City lakes: Get cracking, now

City lakes: Get cracking, now

Fuelled by sustained citizen’s activism, Bengaluru’s long-decaying lakes have finally caught the Centre’s attention. The Union Environment Ministry’s move to bring in an overarching law to preserve lakes is laudable, but action on the ground demands a collective, well-coordinated and planned effort. Dramatic overflow of foam in Varthur and Bellandur lakes are just symptoms of a larger malaise: The deliberate inflow of untreated sewage into the lakes and the elaborate canal network that feed them. Unless this critical issue is addressed with robust citizen involvement and multi-agency support, half measures are destined to fail.

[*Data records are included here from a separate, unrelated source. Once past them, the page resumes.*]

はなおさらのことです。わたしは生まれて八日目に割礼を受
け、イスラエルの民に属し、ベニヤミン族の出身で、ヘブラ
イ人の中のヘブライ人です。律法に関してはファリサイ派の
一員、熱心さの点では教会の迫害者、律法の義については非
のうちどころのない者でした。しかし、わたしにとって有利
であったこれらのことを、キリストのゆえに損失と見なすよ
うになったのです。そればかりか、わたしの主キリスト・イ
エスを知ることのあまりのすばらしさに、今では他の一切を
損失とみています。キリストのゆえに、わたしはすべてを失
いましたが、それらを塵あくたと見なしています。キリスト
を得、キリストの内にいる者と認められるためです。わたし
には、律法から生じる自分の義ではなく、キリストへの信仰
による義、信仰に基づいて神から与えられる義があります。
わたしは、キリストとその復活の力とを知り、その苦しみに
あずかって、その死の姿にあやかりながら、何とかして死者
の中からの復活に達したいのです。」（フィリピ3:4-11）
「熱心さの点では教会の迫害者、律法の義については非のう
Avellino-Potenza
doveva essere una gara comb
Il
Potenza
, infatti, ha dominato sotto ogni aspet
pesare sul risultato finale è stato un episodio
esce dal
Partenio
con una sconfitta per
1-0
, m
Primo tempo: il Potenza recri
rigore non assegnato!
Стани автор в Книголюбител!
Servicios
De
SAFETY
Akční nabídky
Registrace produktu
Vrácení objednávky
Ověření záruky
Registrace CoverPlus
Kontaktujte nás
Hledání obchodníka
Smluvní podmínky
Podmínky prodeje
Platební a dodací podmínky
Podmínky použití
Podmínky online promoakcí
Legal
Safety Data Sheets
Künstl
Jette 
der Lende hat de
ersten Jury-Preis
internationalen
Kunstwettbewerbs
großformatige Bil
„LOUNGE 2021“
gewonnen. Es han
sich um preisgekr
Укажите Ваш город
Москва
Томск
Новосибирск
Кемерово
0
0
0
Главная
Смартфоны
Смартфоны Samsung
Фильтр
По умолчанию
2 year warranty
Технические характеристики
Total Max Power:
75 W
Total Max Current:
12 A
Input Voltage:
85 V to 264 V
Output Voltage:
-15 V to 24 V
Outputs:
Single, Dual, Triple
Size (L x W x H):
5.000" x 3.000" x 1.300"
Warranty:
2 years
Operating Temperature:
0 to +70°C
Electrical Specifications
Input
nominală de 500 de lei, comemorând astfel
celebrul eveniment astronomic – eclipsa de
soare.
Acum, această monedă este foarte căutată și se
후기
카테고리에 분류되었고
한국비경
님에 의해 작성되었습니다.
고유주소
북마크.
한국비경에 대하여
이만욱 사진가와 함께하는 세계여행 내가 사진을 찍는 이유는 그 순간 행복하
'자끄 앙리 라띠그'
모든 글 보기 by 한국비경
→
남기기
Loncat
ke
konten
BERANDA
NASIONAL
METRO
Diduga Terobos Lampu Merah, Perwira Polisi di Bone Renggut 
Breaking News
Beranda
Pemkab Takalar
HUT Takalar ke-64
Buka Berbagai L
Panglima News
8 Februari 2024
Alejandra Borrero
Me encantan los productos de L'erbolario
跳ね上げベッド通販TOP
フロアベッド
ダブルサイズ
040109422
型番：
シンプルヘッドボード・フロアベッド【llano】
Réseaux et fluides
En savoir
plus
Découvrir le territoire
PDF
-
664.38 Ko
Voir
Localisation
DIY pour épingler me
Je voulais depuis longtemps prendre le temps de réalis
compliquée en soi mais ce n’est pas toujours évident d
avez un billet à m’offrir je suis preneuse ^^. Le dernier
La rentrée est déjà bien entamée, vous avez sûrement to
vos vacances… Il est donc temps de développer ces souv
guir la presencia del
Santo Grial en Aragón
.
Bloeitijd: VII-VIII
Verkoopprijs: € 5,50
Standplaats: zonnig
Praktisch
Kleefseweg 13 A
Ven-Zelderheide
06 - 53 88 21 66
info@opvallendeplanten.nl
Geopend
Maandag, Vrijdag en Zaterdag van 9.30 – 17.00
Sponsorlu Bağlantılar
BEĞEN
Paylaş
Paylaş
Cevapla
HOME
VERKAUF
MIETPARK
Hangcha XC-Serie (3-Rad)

The Centre’s action plan, articulated recently by Union Minister Prakash Javadekar when he was minister in charge, does talk about 24/7 monitoring of existing and future Sewage Treatment Plants (STPs). But its glaring silence on public participation ignores a fatal flaw: Top down diktats have failed repeatedly. Poor enforcement of existing laws has seriously dented the canal network designed to take storm water to the lakes along the four valleys. More laws are clearly not the answer. The thrust should be on punitive action against encroachments regardless of their connections. A convenient ‘prospective’ reading of the National Green Tribunal’s recent order mandating a 75m buffer zone around lakes has let off past violators. Demolishing the existing encroachments with fanfare would have sent a clear message: Zero tolerance. Sadly for the city, this did not happen. Despite rules, the STPs are a rarity in both commercial and residential complexes in close proximity to the water bodies. Official inaction in the face of clinching evidence of waste water being directly let into the lakes is alarming. This apathy is clearly out of sync with declarations of intent by both the Central and state governments. The ministry went on record stating that half of the city’s sewage goes untreated into lakes. But capacity building, by the Centre’s own admission, will take three years.

Faced with a not-so-distant prospect of being declared a ‘dead city,’ Bengaluru can ill afford any delay. Required is a resolution to totally rejuvenate the dying water bodies by not letting even treated water. That should be a sound start since the efficiency of even the functional STPs is far from perfect. A lake by lake restoration plan with a stipulated timeframe should work provided it follows a pattern that starts with lakes upstream. If Bellandur alone takes in 40% of the city’s sewage, the lakes and canals that feed the city’s biggest water body should be tackled first. There are no easy solutions. But neither is sitting on concrete plans such the decade-old remodelling of the storm water drains an option. If the intent is to get cracking, it is now.